You didn't mention if you were using the coated black claybord or the uncoated white claybord.If you are using the white perhaps if you lightly sand the surface it won't bead up, if you are using the black try not diluting it so much. I really think there are so many advantages to buying the white board and coloring it yourself before scratching. You can use the scratchboard ink to color your blacks where you want it to be black and then venture into adding the color where you want color by using scratchboard inks or other mediums. I like the effect of the sb inks, but your ability to mix colors is somewhat limited.
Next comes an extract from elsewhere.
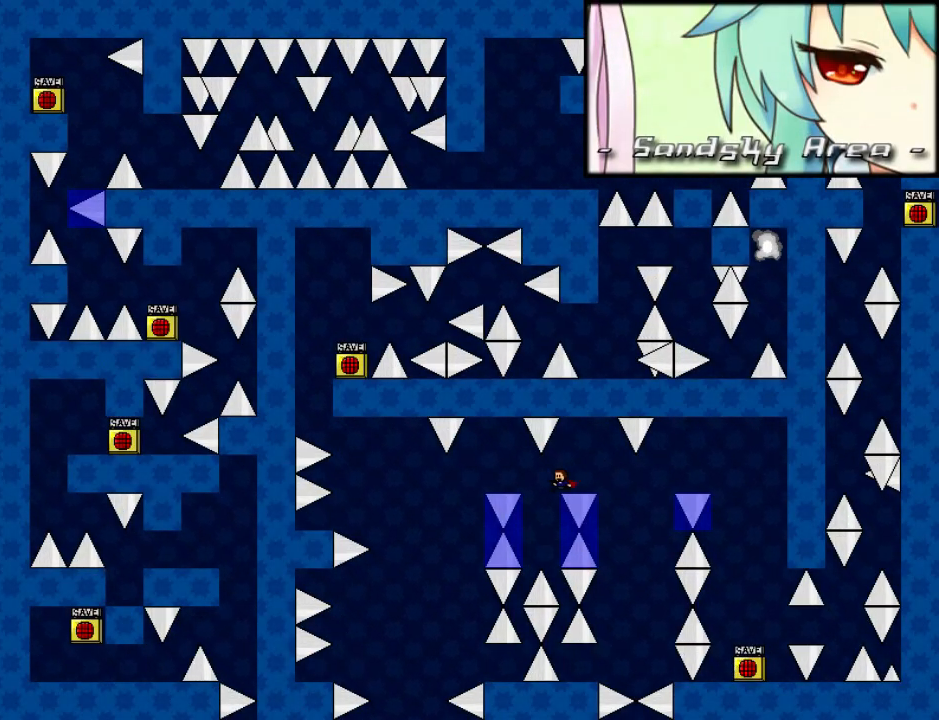
{"keys": ["shift_l"], "events": [[120, "left", "up"], [120, "shift_l", "up"], [160, "r", "down"], [220, "r", "up"], [260, "shift_l", "down"], [460, "shift_l", "up"], [500, "shift_l", "down"]]}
You don't have to be restricted to one medium. You can use ink as well as acrylics and throw in some color pencil or color pens for detail.
12-12-2006, 05:58 PM
Diana, thanks for your advice. I use Clayboard black. The one I colorized looks better in the scratched areas than I had thought, so I will tackle the background. I am trying to attach very poor copies of the few pieces I have done. Poor because of glare with the photography, experimenting with resizing with inadequate software, etc., but I was eager to see if I could do it. If not, I'll do a Scarlett and tomorrow is another day. Terri
12-12-2006, 06:13 PM
Did you use acrylics on the portrait? Your work is very good. I really liked the the lady on the right of the first images you posted. I wish I could see some close-up details. Do you use cross-hatching?
12-13-2006, 11:25 AM
Thanks, yes I used thinned acrylic and found the surface quite hard to scratch through afterwards. I am getting better with my camera so will try to get some details. I actually did not mean to send them as attachments. I guess I should have pasted rather than attached. The woman is a picture of my mother done from her high school graduation photo circa 1922. I should have copied it next to that photo, but didn't think of it. I cut too deeply with a dull blade in parts and wasn't sure if that was fixable.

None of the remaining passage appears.